The last time I blogged about a lawyer who sued Yelp for defamation, I spilled 3,000 words (and shed many tears).
Fortunately for my mental health and your reading queue, I’m pleased to report that today’s case has better–and more succinct–news.
The lawyer-plaintiff is Lenore Albert. Her Yelp page.
She claims a former employee orchestrated a social media attack on her business, including posting fake disparaging reviews on her Yelp page plus this image (which she claims isn’t clearly demarcated as user content instead of Yelp-sourced content):
Albert also claims that Yelp further screwed up her page when she refused to advertise with it.
She sued Yelp for defamation, tortious interference and intentional infliction of emotional distress.

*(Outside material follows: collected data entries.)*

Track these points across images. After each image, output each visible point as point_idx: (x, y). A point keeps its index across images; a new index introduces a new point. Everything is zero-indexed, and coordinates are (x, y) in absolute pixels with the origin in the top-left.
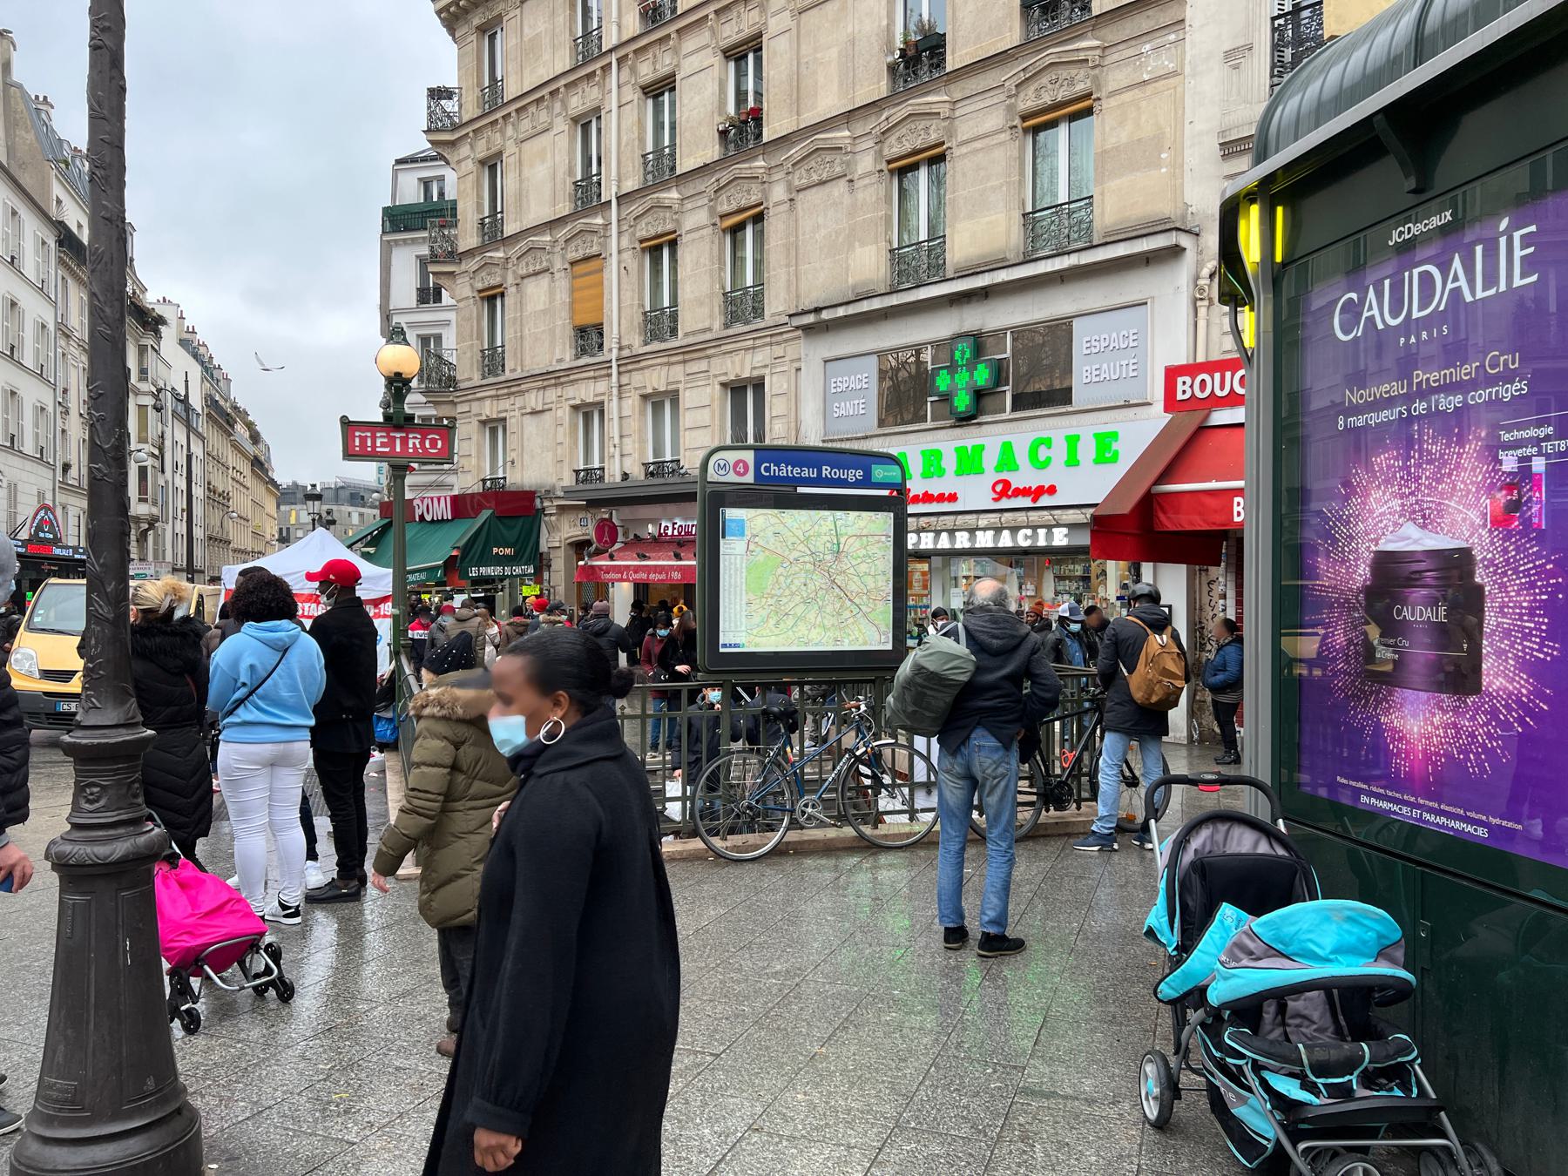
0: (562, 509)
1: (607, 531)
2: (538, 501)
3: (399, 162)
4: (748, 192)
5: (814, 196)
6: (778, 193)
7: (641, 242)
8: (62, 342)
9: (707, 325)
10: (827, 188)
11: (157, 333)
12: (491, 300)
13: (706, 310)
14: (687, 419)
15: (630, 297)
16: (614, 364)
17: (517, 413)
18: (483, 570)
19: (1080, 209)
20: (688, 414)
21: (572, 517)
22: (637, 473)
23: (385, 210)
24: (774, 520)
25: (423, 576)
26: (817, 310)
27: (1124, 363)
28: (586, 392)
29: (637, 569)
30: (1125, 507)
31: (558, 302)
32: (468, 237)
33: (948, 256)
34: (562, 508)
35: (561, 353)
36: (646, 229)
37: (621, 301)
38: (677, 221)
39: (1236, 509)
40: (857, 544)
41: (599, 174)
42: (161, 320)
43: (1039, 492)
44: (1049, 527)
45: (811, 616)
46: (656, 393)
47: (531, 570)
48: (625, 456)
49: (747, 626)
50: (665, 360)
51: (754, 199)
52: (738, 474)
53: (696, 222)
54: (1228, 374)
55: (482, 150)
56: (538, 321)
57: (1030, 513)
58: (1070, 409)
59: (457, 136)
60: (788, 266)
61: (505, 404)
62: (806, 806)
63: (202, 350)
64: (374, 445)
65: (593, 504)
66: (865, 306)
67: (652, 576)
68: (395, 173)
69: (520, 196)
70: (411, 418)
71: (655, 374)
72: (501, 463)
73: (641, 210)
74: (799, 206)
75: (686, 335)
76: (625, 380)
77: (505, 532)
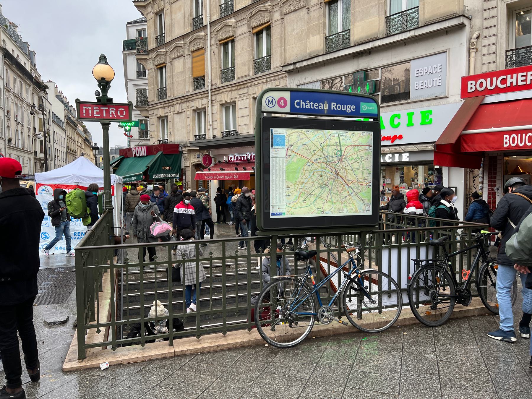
0: (190, 151)
1: (208, 160)
2: (180, 148)
3: (129, 23)
4: (264, 17)
5: (292, 16)
6: (277, 16)
7: (220, 41)
8: (7, 93)
9: (247, 73)
10: (297, 13)
11: (45, 91)
12: (161, 69)
13: (247, 68)
14: (239, 113)
15: (215, 64)
16: (209, 92)
17: (171, 114)
18: (159, 176)
19: (412, 13)
20: (240, 111)
21: (194, 154)
22: (219, 135)
23: (124, 42)
24: (302, 136)
25: (135, 178)
26: (294, 63)
27: (435, 79)
28: (198, 104)
29: (220, 175)
30: (453, 141)
31: (187, 68)
32: (152, 45)
33: (351, 38)
34: (190, 151)
35: (188, 88)
36: (222, 36)
37: (212, 66)
38: (234, 31)
39: (505, 141)
40: (352, 151)
41: (202, 15)
42: (46, 87)
43: (395, 138)
44: (400, 153)
45: (325, 195)
46: (226, 103)
47: (178, 175)
48: (214, 129)
49: (286, 202)
50: (230, 89)
51: (266, 19)
52: (281, 106)
53: (242, 31)
54: (495, 79)
55: (156, 8)
56: (179, 76)
57: (390, 148)
58: (409, 101)
59: (146, 3)
60: (281, 47)
61: (167, 110)
62: (323, 311)
63: (64, 99)
64: (93, 113)
65: (202, 148)
66: (315, 60)
67: (226, 177)
68: (127, 27)
69: (171, 26)
70: (111, 100)
71: (226, 95)
72: (166, 133)
73: (219, 28)
74: (286, 21)
75: (238, 78)
76: (214, 98)
77: (166, 160)
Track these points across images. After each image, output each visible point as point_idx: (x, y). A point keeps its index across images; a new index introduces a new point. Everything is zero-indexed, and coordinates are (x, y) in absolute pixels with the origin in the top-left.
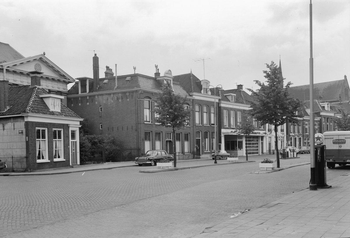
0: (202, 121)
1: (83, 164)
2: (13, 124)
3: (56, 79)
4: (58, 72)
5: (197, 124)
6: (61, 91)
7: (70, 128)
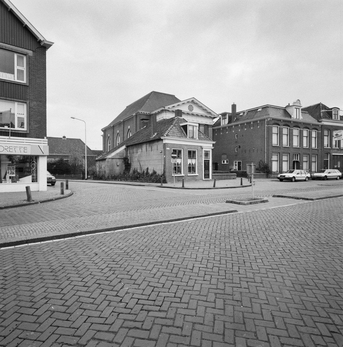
0: (339, 142)
1: (14, 73)
2: (240, 178)
3: (204, 115)
5: (325, 147)
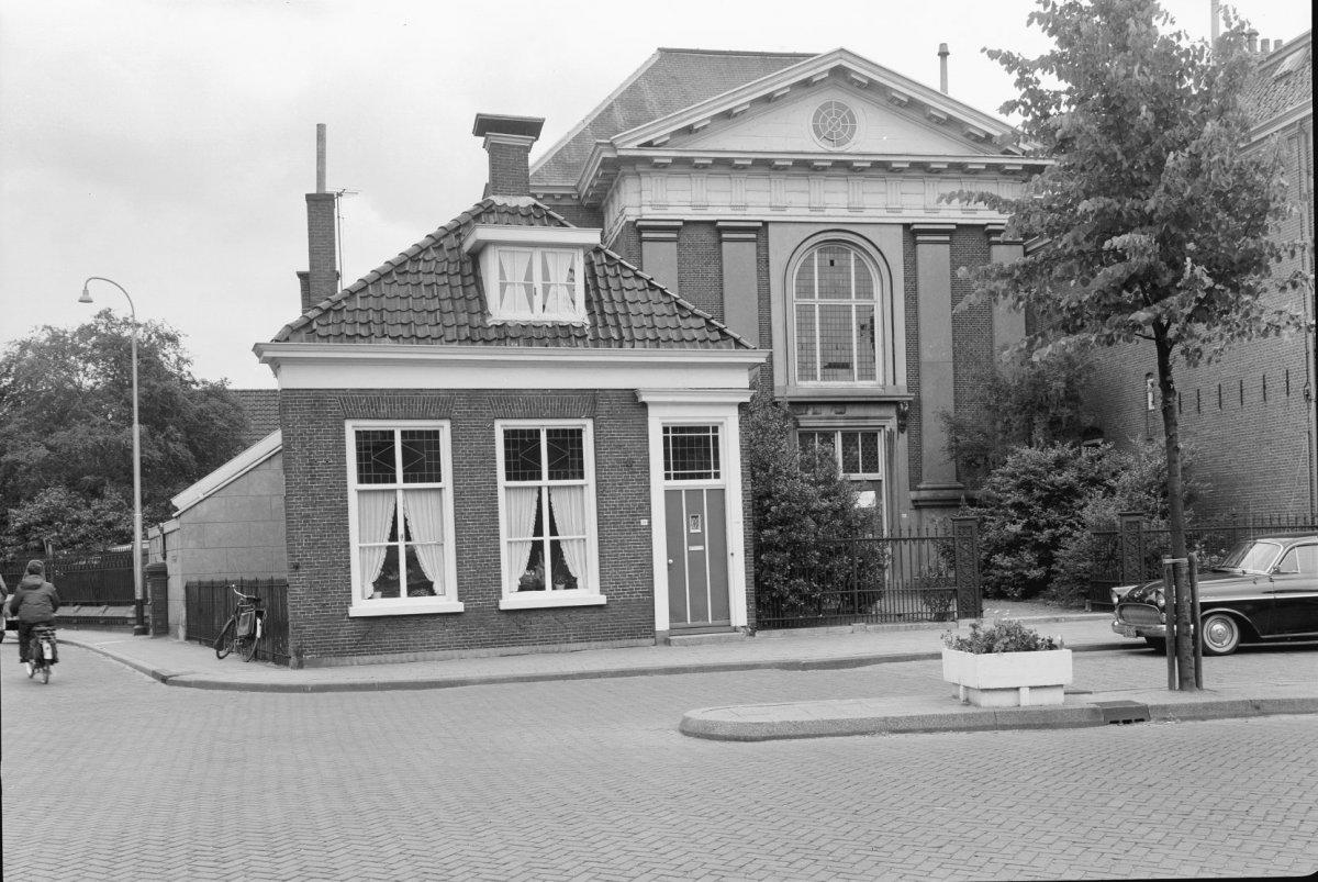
4: (950, 121)
6: (985, 222)
7: (652, 411)
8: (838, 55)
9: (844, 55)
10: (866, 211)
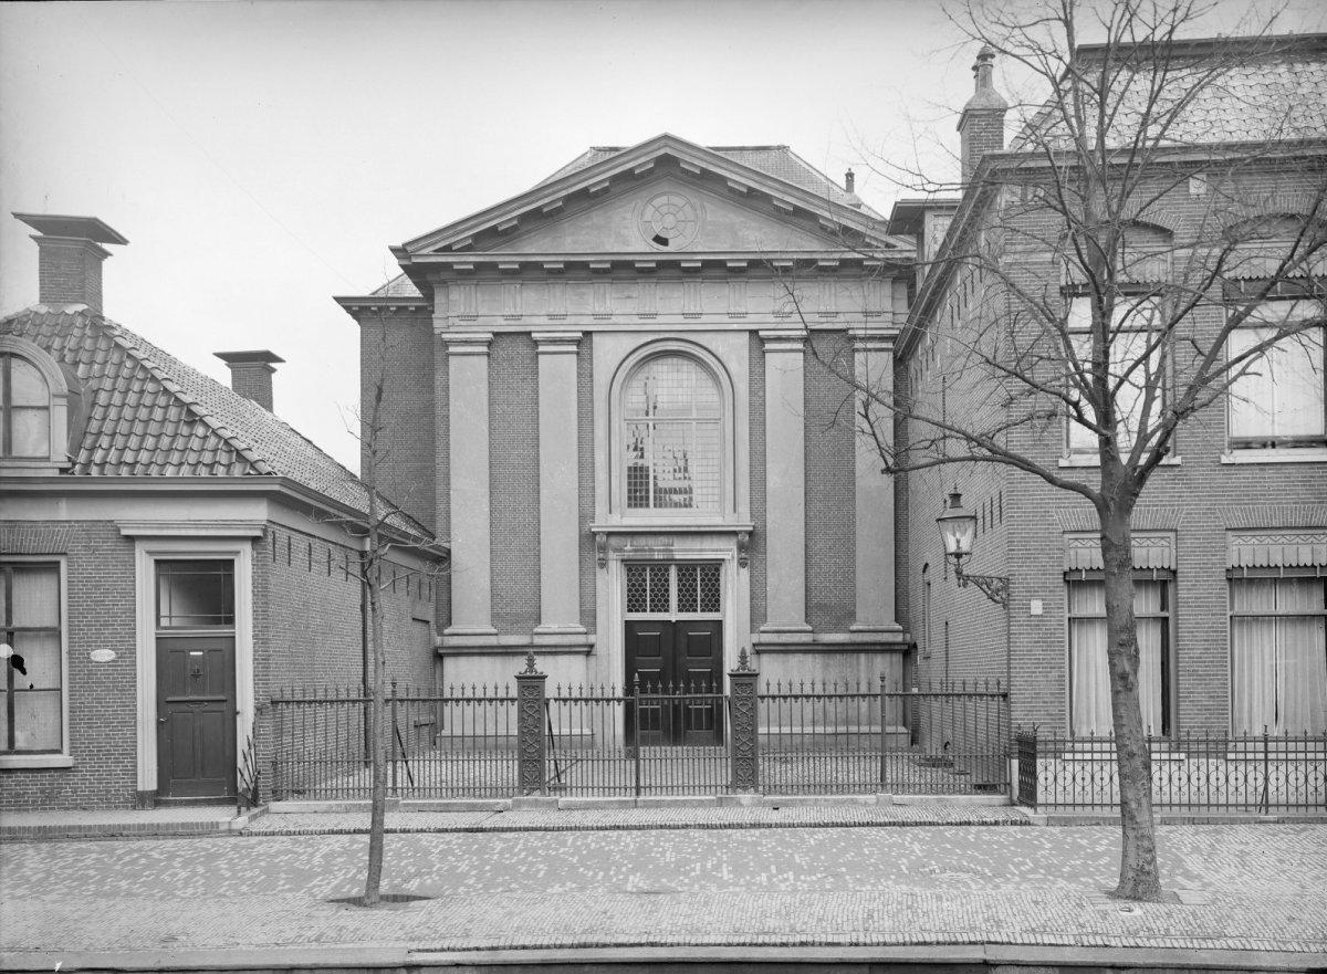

The lower court granted Yelp’s anti-SLAPP motion.
The appeals court affirmed.
Anti-SLAPP. The first question is whether the user postings are protected public interest material.
Citing Wong v. Jing, the court says that user reviews about “a lawyer heavily involved in the foreclosure fallout from the Great Recession” qualify.
Further, a “third party’s comments about some other person’s products or services” aren’t commercial speech for anti-SLAPP purposes (which is correct; the statutory exclusion covers advertising).
Substantively, Albert’s defamation claim is preempted by Section 230. The court says: “The case law on this point is conclusive” (amen!!! cites to Zeran, Batzel, Nemet, Hupp, Jones v. Dirty World and Almeida).
The court distinguishes Roommates.com because “there is no evidence that Yelp solicits defamatory or misleading reviews. In fact, all evidence is that it tries to keep such reviews off its site, even if (as the present case illustrates) it is not always successful in its quest.”
In a footnote, the court says Roommates.com actually helps Yelp because Yelp is like the free-form comment boxes that Roommates.com said qualified for Section 230.
The court distinguishes the old Anthony v. Yahoo ruling because, in that case, the plaintiffs alleged Yahoo created fake dating profiles, while Albert didn’t allege Yelp created the fake content.